One Question to Leave You Pondering 
What does discouraging piracy cost? This is the subtler side of throwing sand in the wheels. Suppose you think you might like the whiz-bang filing program a friend has bought. But you have uncertainties that only familiarity will resolve. The best way is to take it home and twiddle with it on your own computer with your own data. Your friend is already too dependent on it to let you borrow it, so that strategy is out unless the program is copyable.
    Fluid availability of software for people to try and experience can probably contribute significantly to the spread of personal computers, and to people's comfort and skill with them. Strong antipiracy measures may stifle this effect. Consider other possible costs as well. And consider how likely it is that most noncommercial pirates are really lost customers for the publishers. It just may be that the people who pirate a program were not real hot prospects to buy it.

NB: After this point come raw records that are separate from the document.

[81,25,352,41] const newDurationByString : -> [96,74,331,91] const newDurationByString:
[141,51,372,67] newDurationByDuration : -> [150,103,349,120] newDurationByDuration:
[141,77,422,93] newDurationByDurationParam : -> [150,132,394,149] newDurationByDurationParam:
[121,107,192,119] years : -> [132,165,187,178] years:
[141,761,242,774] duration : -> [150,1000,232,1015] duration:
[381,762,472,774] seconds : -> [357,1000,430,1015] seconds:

They call us pirates and worse. They lock up their programs behind hardware and software schemes. They set the minions of the law upon us. And still we flourish by our wiles.
     Ahoy, ye microlubbers: to pirate a program is not to steal, but to liberate knowledge. We don't take money or goods from anyone; we merely free up information. Most of us don't profit from our buccaneering activities; instead, we share the wealth with our fellow computer users.

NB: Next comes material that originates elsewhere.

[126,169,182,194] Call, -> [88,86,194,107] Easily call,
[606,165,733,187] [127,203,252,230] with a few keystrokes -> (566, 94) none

     The software moguls have only themselves to blame for our cracking open the bars to their programs. If they didn't charge a king's ransom for disks that cost a pittance to duplicate, there would be little incentive for us to practice our skills. There would be no need for them to protect their programs if software were no more expensive than what you and I can afford to pay.
     We are no longer in the Dark Ages of personal software, when so few people used computers that program development costs had to be defrayed by high unit prices. Now so many microcomputers are in use that a program should cost no more than a lightweight paperback novel. Instead, we are paying illuminated manuscript prices.
     Maybe someday the software publishers will understand how they're killing off the golden goose. But until that time, be warned: there will be many a pirate's flag on the software horizon.